Culture / Five key considerations for CISOs that are easily overlooked
Five key considerations for CISOs that are easily overlooked
24 April 2019
Jan van Vliet, VP and GM of EMEA, Digital Guardian highlights five key points for CISOs that are often overlooked and why just a little bit of attention can go a long way towards improving the overall security posture of any organisation.
The role of a Chief Information Security Officer (CISO) is an extremely challenging one. Not only is the scope considerable, often requiring an extensive set of technical and interpersonal skills right out the gate, but the emergence of new security threats on a near daily basis makes staying ahead of the game next to impossible.
With so much going on all the time, it can quickly become overwhelming. For this reason, many CISOs choose to stay laser focussed on the fundamentals of the job, often to the detriment of less obvious, but equally important areas of consideration.
This article identifies some of these easily overlooked areas and why just a little bit of attention can go a long way towards improving the overall security posture of any organisation.
Also of interest: What can we do to protect SMEs from cyber attacks?
Take the time to think like a hacker!
Most CISOs are often so busy that they never take the time to stop and think strategically like the very hackers they are trying to keep out. Unlike CISOs, hackers are not bound by corporate rules or protocols.
They only have one goal, which is to identify and exploit any vulnerability they can find in an organisation’s defences. Very few of them have qualifications or certifications, meaning they can often be highly unpredictable, using novel attack strategies and outside-the-box thinking specifically designed to keep them under the radar.
In order to get on the same wavelength, CISOs must step away from day-to-day operational activities and really try to understand the hacker mindset. This could be achieved through various means, including connecting with colleagues and fellow CISOs, speaking with local law enforcement, or even just conducting personal research online. Whichever path is chosen, the key is to do it regularly.
The cyber security industry doesn’t stand still, even for a second, and falling behind can have serious ramifications.
Also of interest: Inside the mind of a hacker
Understand the power of education
Many CISOs become overly fixated on the use of technology to keep their organisations secure. However, it is people who are (and likely always will be) the biggest security risk. For that reason, CISOs should never underestimate the power of properly educating employees.
Not only is it significantly cheaper than the latest cyber security solution, but in the majority of scenarios it is also much more effective.
Well trained, well informed employees can easily spot phishing or social engineering tactics and even identify insider threats, helping to stop attacks much faster than any technology solution can.
Also of interest: Security training: why one approach is not going to work
Recognise that mobile is the weakest link
Mobile devices have quickly become an essential part of operations for many organisations. However, according to Kaspersky Lab, there were over 42 million attack attempts on mobile devices globally in 2017, showing just how much focus it is now receiving from cybercriminals.
The main challenge for CISOs is finding the right balance between mobility and security, giving employees the freedom they need to be productive, while also maintaining the right level of protection.
Doing so often requires specialist mobile defence solutions that are capable of monitoring and blocking any suspicious activity while protecting user privacy and device usability.
Also of interest: Researchers uncover 180 vulnerabilities in 30 financial services apps
Properly vet external vendors
Loss or corruption of digital data is a regular occurrence in modern business, yet few organisations have the resources to recover it internally.
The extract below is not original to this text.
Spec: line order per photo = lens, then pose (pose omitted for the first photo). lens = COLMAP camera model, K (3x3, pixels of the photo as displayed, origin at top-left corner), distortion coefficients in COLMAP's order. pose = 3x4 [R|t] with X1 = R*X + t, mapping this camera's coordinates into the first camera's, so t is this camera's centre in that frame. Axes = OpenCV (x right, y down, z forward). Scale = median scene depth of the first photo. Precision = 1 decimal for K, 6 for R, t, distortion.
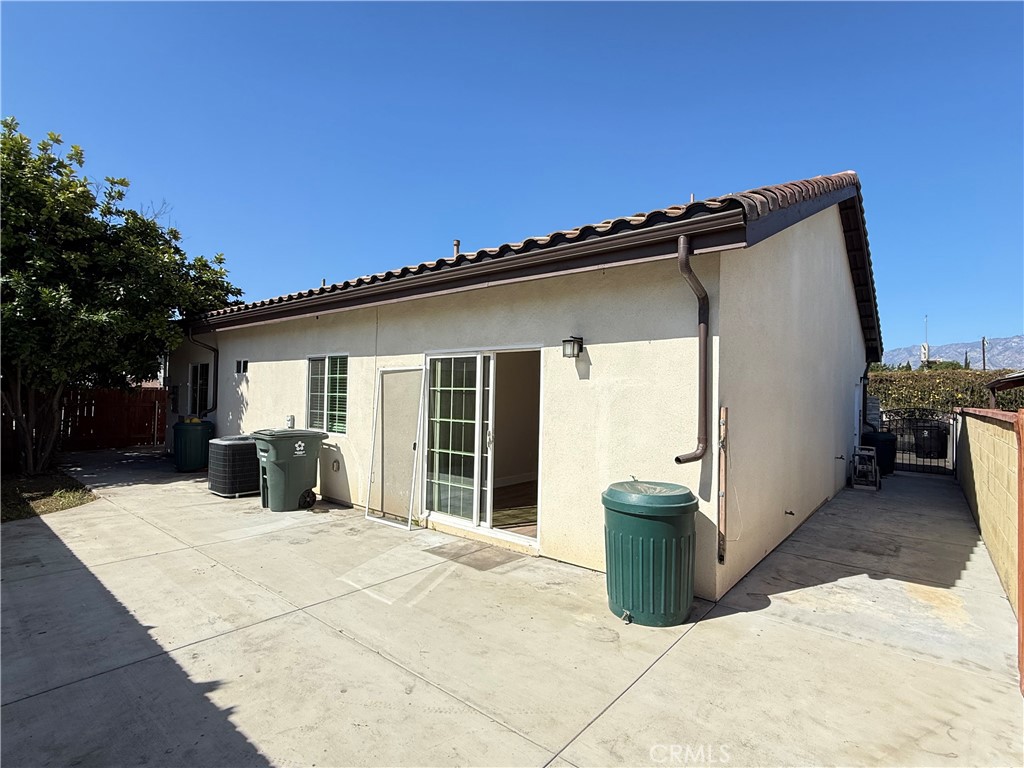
lens RADIAL K [[507.5, 0, 512.3], [0, 507.5, 382.7], [0, 0, 1]] dist [-0.006733, 0.000255]
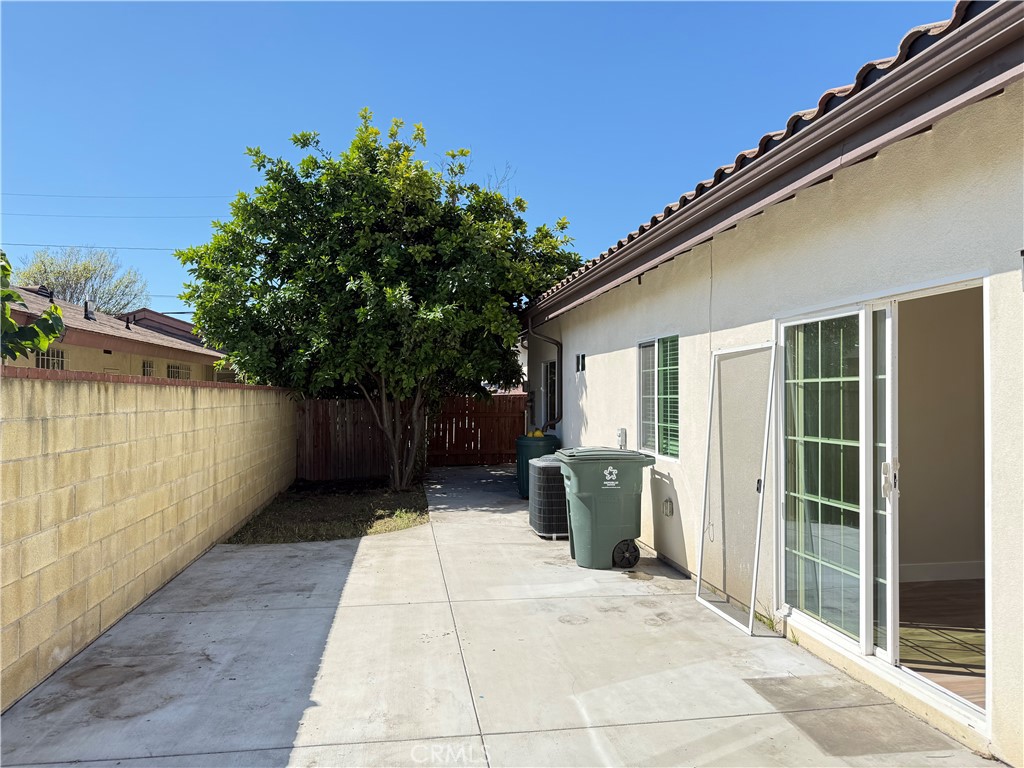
lens RADIAL K [[722.0, 0, 505.9], [0, 722.0, 381.4], [0, 0, 1]] dist [0.026553, -0.041025]
pose [[0.745522, -0.034001, -0.665613, 0.162690], [0.031150, 0.999384, -0.016160, 0.017544], [0.665752, -0.008686, 0.746122, 0.259938]]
As such, many rely on external third party vendors for data recovery tasks.
However, these vendors often fail to meet the same high standards of data protection that the organisations themselves do, which can put them at risk of breaching stringent compliance rules if they aren’t careful.
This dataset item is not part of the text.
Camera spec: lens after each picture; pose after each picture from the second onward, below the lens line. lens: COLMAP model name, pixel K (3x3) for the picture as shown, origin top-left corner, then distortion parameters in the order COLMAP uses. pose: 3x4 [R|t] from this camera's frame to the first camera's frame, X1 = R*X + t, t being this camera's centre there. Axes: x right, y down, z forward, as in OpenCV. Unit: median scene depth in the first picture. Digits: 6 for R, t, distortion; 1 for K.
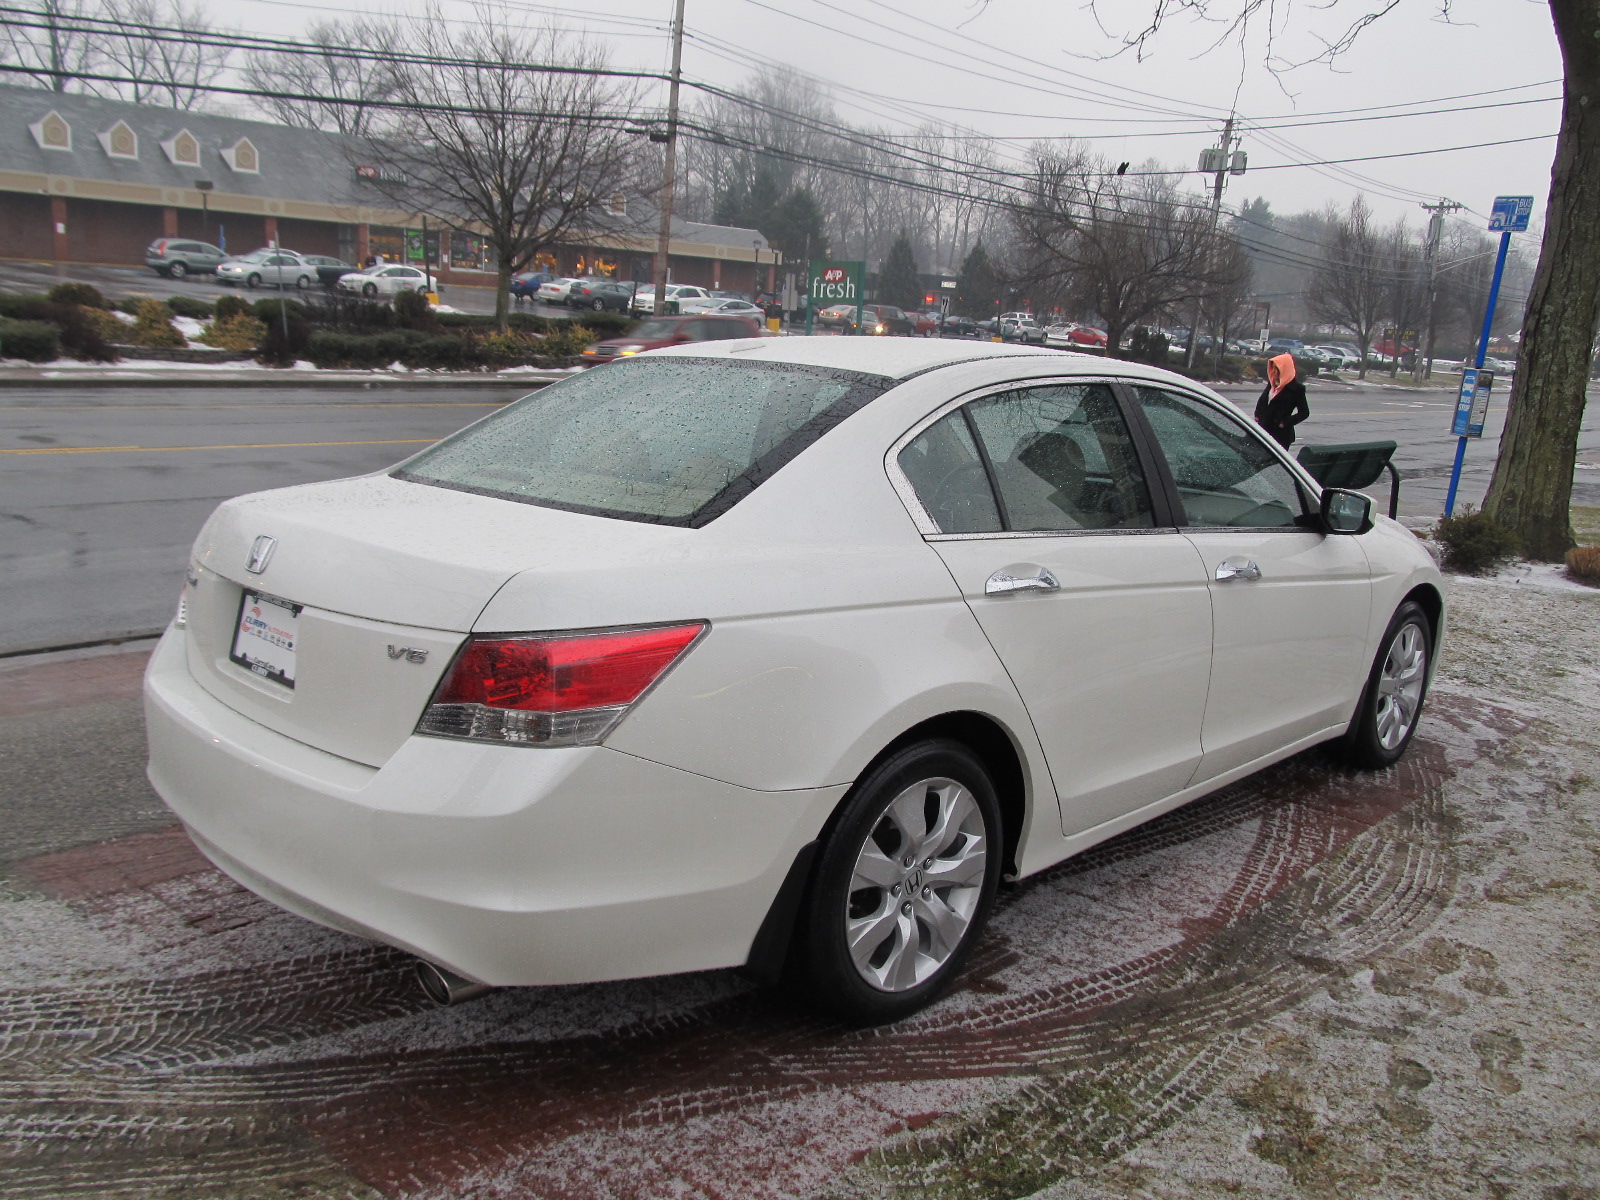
lens RADIAL K [[1354.2, 0, 800.0], [0, 1354.2, 600.0], [0, 0, 1]] dist [-0.036175, 0.011106]
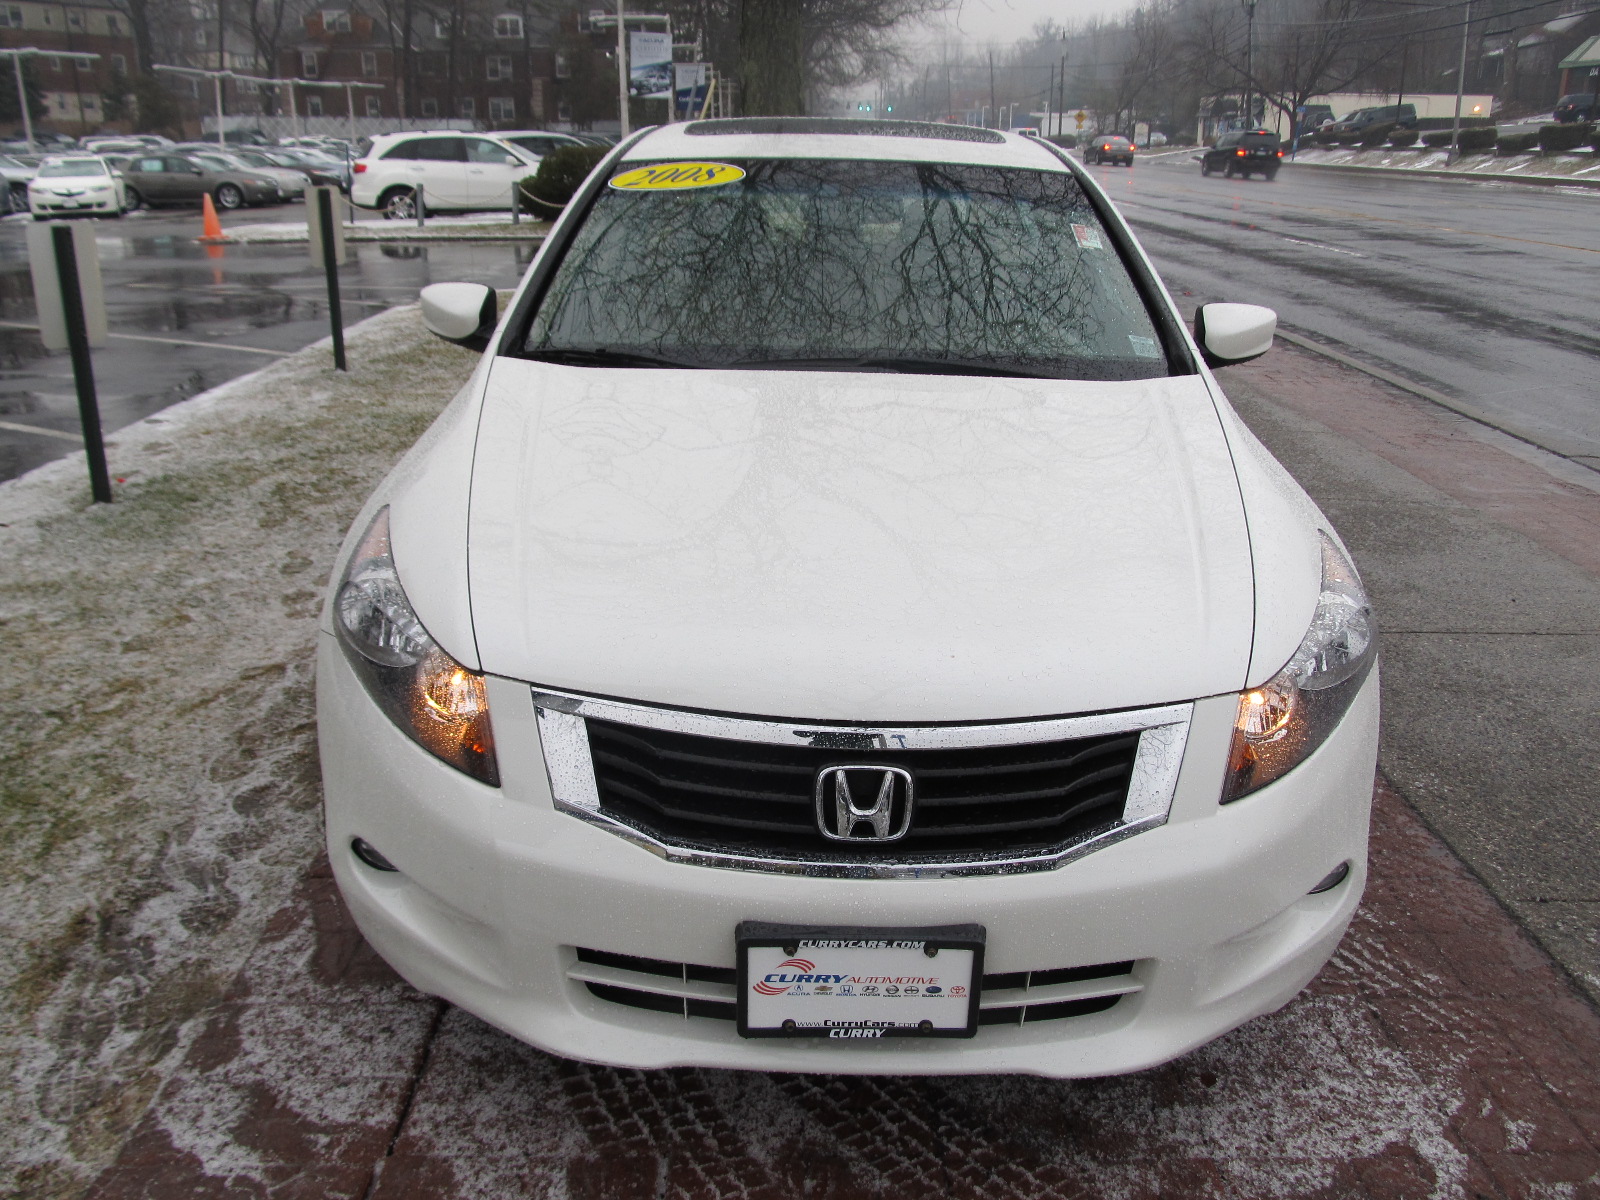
lens RADIAL K [[1290.0, 0, 784.5], [0, 1290.0, 609.8], [0, 0, 1]] dist [-0.049268, 0.020277]
pose [[-0.730688, 0.173099, -0.660403, 0.804185], [-0.190705, 0.877067, 0.440891, -0.277997], [0.655535, 0.448096, -0.607852, 1.680777]]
Taking the time to perform due diligence on all external vendors should be a key consideration for any CISO wishing to avoid major reputational or financial damage.
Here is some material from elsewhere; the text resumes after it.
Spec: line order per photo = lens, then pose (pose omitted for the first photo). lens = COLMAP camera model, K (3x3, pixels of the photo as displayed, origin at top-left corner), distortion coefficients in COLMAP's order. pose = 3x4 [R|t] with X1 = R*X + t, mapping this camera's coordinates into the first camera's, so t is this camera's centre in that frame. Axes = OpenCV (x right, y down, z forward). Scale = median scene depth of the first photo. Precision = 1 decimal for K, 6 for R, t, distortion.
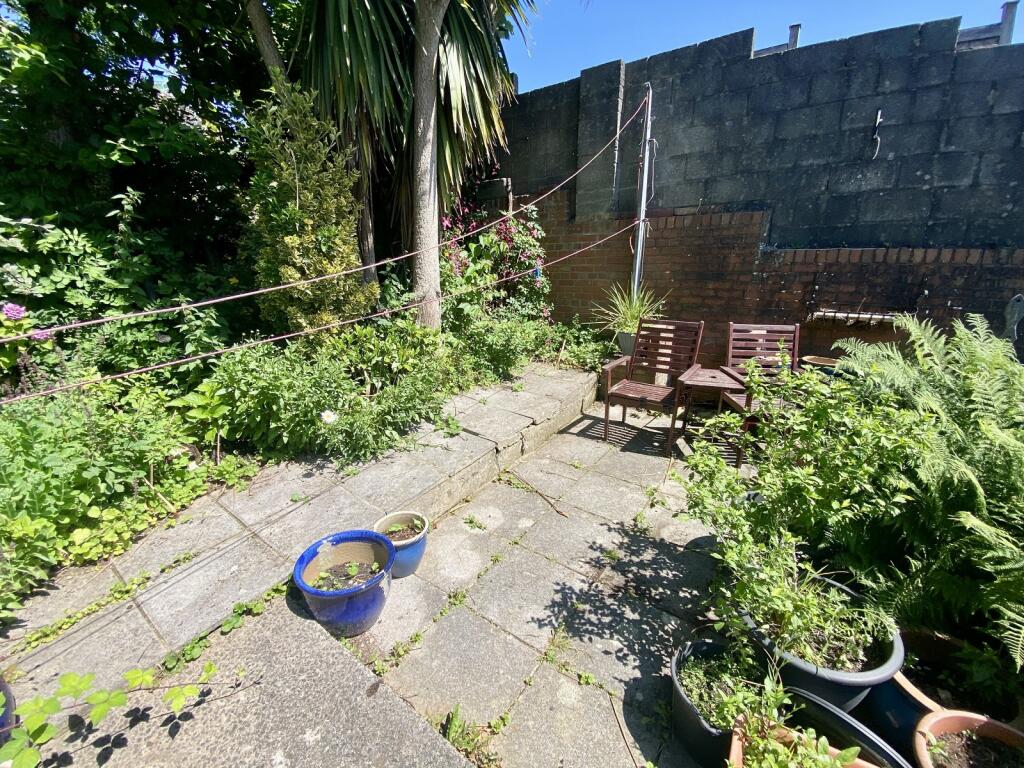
lens RADIAL K [[423.0, 0, 517.5], [0, 423.0, 384.4], [0, 0, 1]] dist [-0.000462, -0.012087]
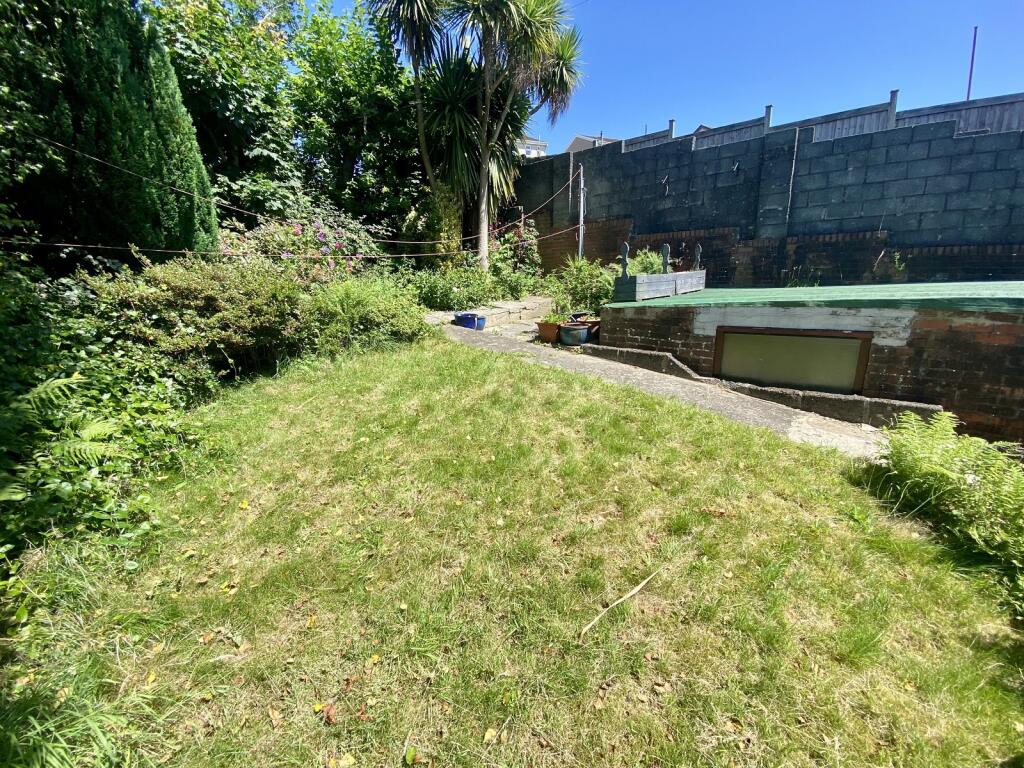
lens RADIAL K [[415.4, 0, 512.0], [0, 415.4, 384.0], [0, 0, 1]] dist [-0.000007, -0.000003]
pose [[0.994789, 0.004626, -0.101850, 0.182478], [-0.006567, 0.999803, -0.018731, 0.507392], [0.101744, 0.019302, 0.994623, -1.229121]]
Also of interest: Are supply chains fit for purpose in the 21st century?
Know your own limitations
Ideal CISO candidates have a combination of top-tier technical understanding, outstanding management capabilities and strong interpersonal skills. Unfortunately, there are very few candidates out there today that can boast all three of these!
As a result, many CISOs tend to be strong in two of these areas but potentially lacking in the third. Which two they are strongest in varies greatly from candidate to candidate.
It’s imperative that CISOs in this situation know their own limitations and take steps to mitigate them. This includes undertaking further qualifications and/or surrounding themselves with a strong team to not only bolster any areas of personal deficiency, but also share the workload and prevent burnout.
With so many roles and responsibilities to fulfil on a daily basis, it’s very easy for CISOs to develop tunnel vision and end up focussing on a handful of tasks that they perceive to be the most critical.
However, taking the time to step back and think about data security from a more holistic perspective can quickly shed light on other key areas of consideration that are equally important.
With just a small amount of attention, they can significantly improve the overall security posture of any business, so is it time you took the blinkers off?